◆ SUPPLIED DATA

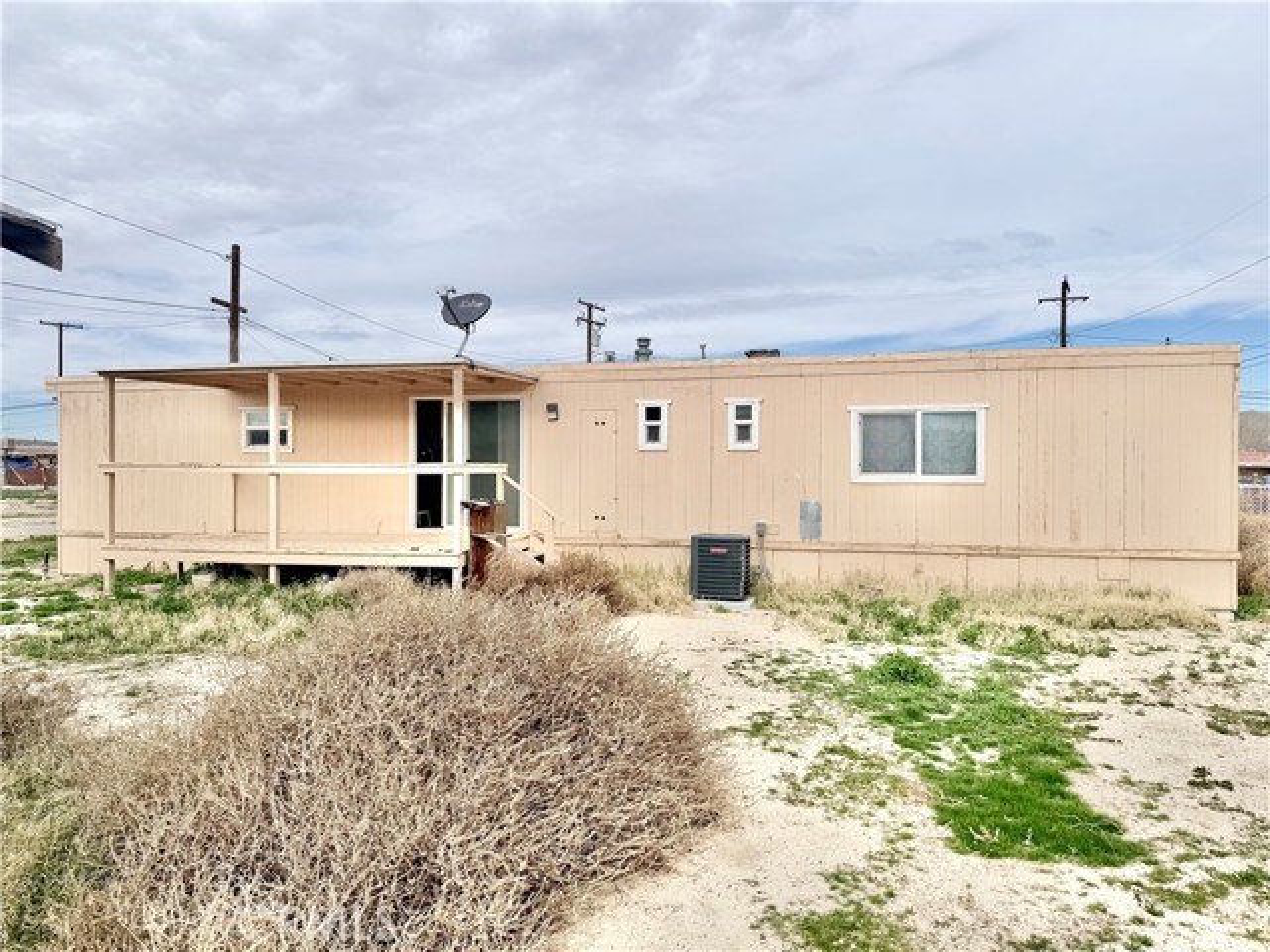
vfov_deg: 56.8
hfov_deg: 71.6
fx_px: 881
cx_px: 635
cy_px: 476
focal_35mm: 24
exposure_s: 1/9091
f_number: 1.78
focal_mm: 6.76
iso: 80
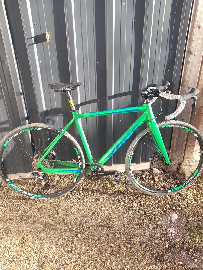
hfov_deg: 54.9
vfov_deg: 69.4
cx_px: 102
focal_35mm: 25
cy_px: 135
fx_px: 195
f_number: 2
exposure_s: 1/100
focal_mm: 4.6
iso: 25
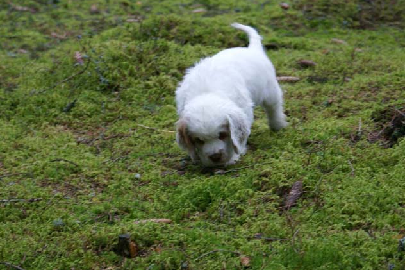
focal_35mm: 133
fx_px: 1496
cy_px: 134
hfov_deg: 15.4
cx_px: 210
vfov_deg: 10.3
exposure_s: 1/60
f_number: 5.6
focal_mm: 70
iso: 400
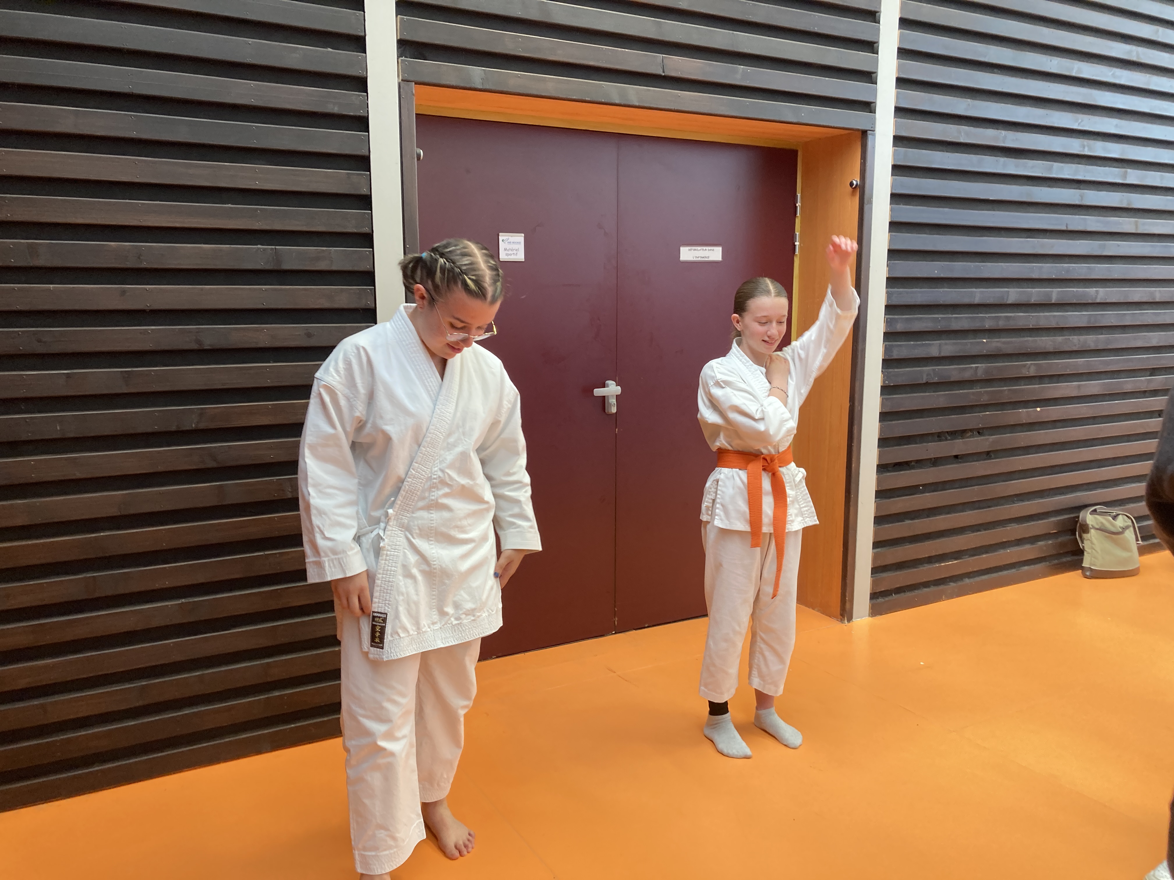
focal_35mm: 28
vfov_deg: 49.7
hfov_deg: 63.4
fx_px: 950
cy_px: 440
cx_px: 587
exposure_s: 1/50
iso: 64
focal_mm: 3.99
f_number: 1.8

◆ EXERCISE REQUIREMENTS
Reproduce the lines of the listing exactly, starting at the one that contains "fx_px: 1496" and continuing through the final line, but leave out the pictures.

◆ SOLUTION FOR THIS TASK
fx_px: 1496
cy_px: 134
hfov_deg: 15.4
cx_px: 210
vfov_deg: 10.3
exposure_s: 1/60
f_number: 5.6
focal_mm: 70
iso: 400
focal_35mm: 28
vfov_deg: 49.7
hfov_deg: 63.4
fx_px: 950
cy_px: 440
cx_px: 587
exposure_s: 1/50
iso: 64
focal_mm: 3.99
f_number: 1.8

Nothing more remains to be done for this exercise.